What the task requires:
Only the pictures stay out; please return all the entries below exactly as written.
(Input)
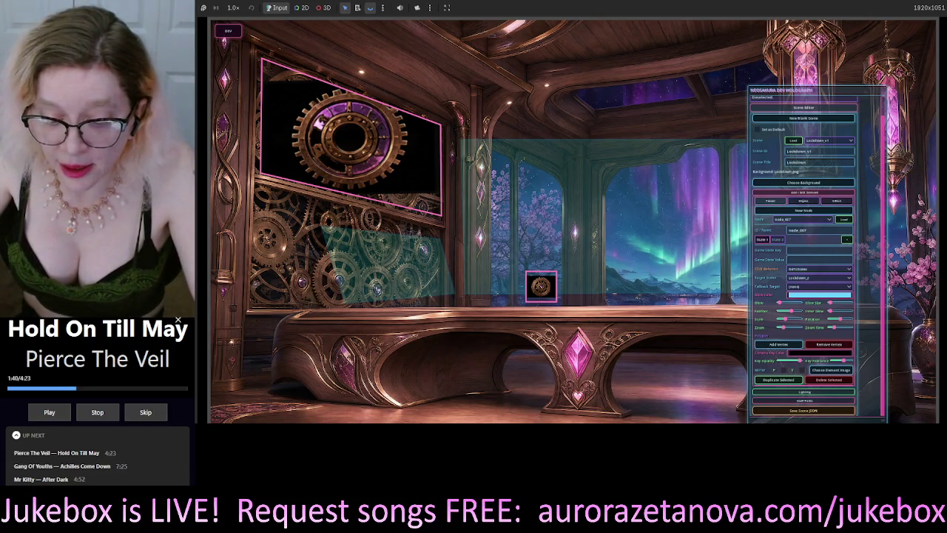
pyautogui.press('alt+Tab')
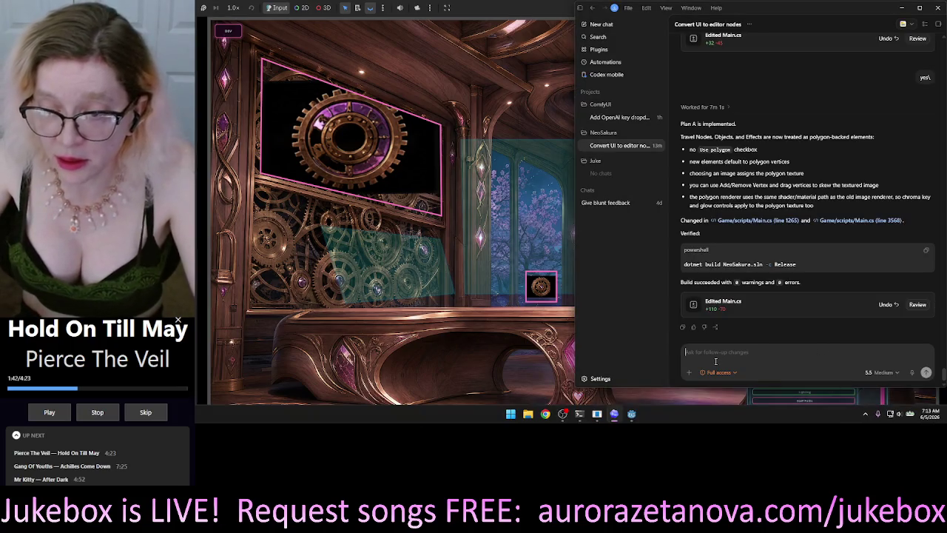
pyautogui.press('ctrl+v')
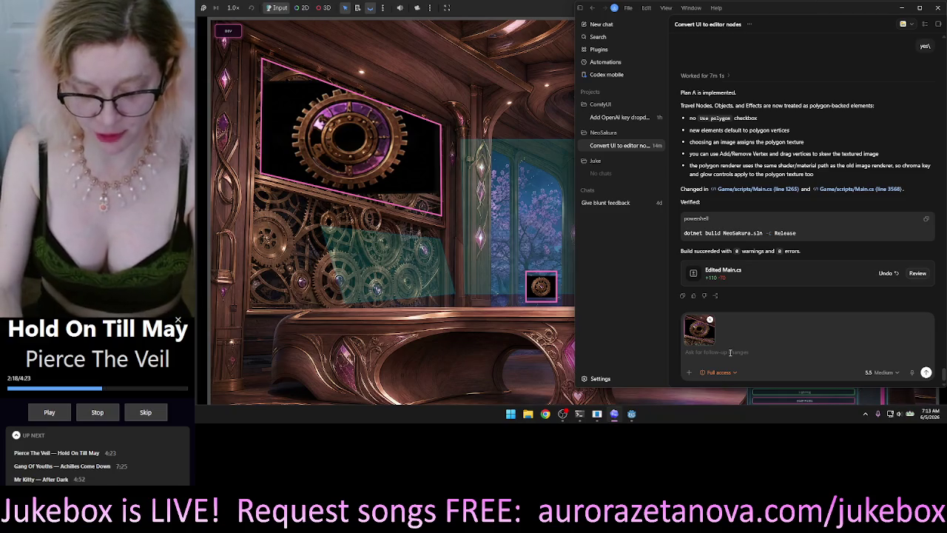
# Dictate why the cog texture's corners miss the polygon, replace 'quote unquote,' with a quote mark, and send
pyautogui.click(912, 373)
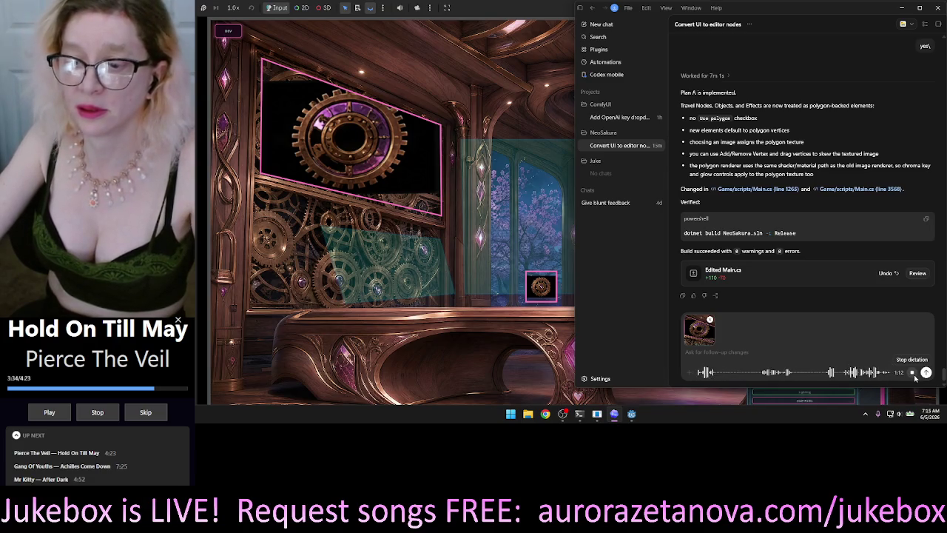
pyautogui.click(912, 372)
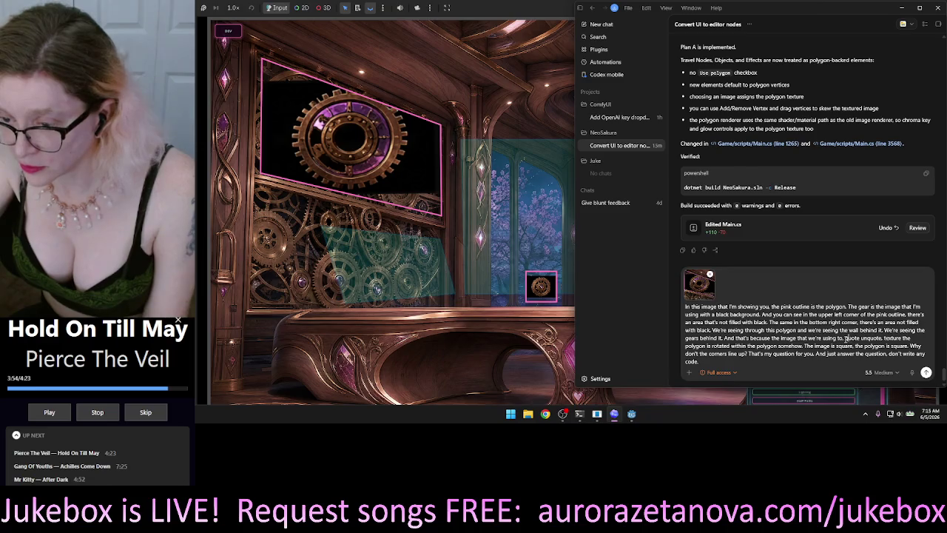
pyautogui.moveTo(845, 338); pyautogui.dragTo(884, 338)
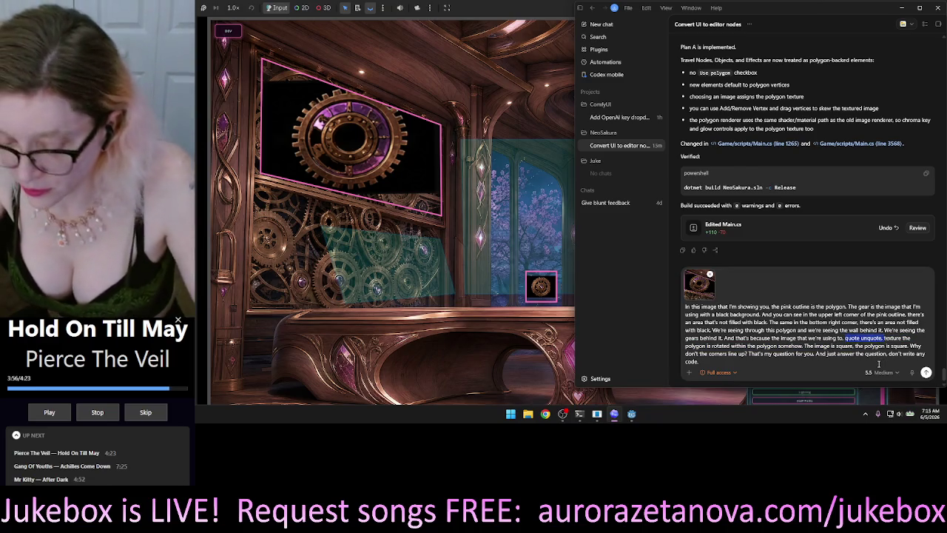
pyautogui.write('"')
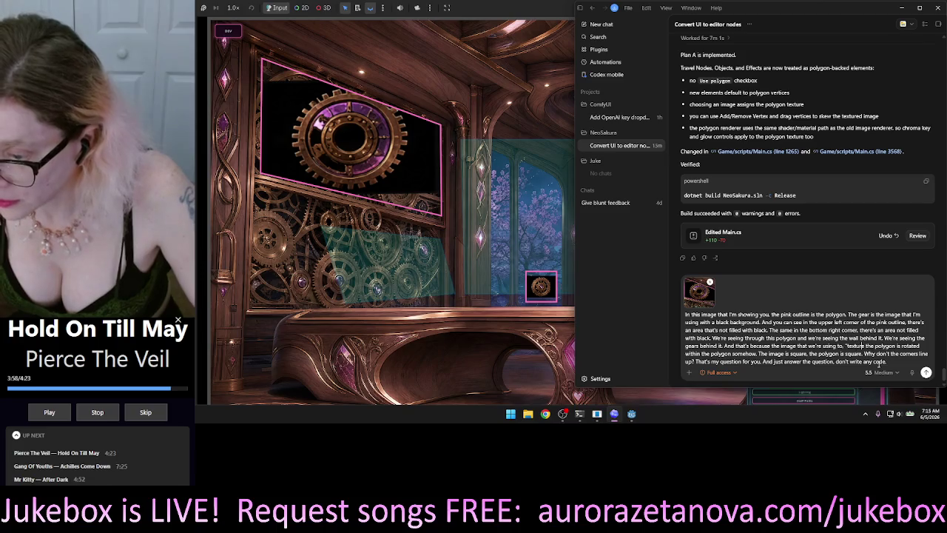
pyautogui.write('"')
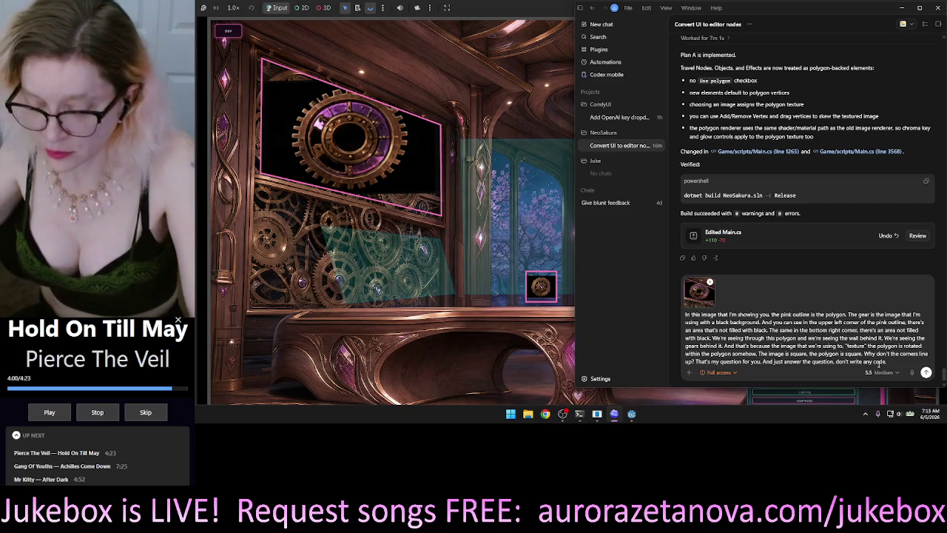
pyautogui.press('Return')
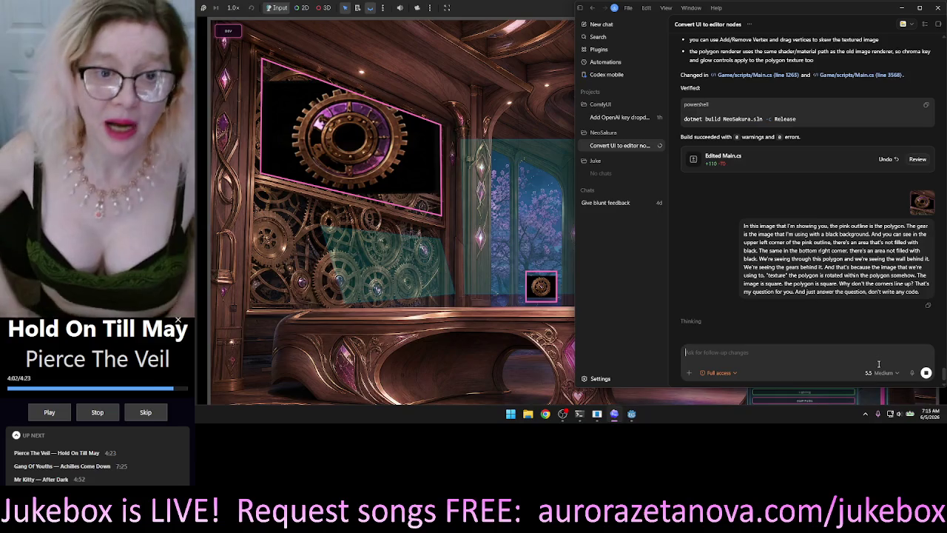
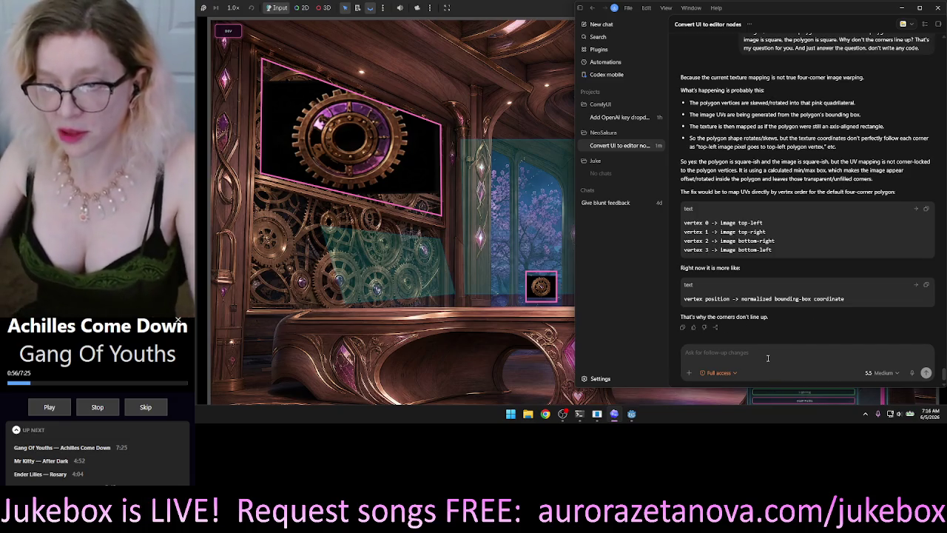
# Dictate and send a Codex question on making the gear image work with chroma key and a many-vertex polygon
pyautogui.write('pl')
(End Input)
Answer for this exercise:
pyautogui.press('alt+Tab')
pyautogui.press('ctrl+v')
# Dictate why the cog texture's corners miss the polygon, replace 'quote unquote,' with a quote mark, and send
pyautogui.click(912, 373)
pyautogui.click(912, 372)
pyautogui.moveTo(845, 338); pyautogui.dragTo(884, 338)
pyautogui.write('"')
pyautogui.write('"')
pyautogui.press('Return')
# Dictate and send a Codex question on making the gear image work with chroma key and a many-vertex polygon
pyautogui.write('pl')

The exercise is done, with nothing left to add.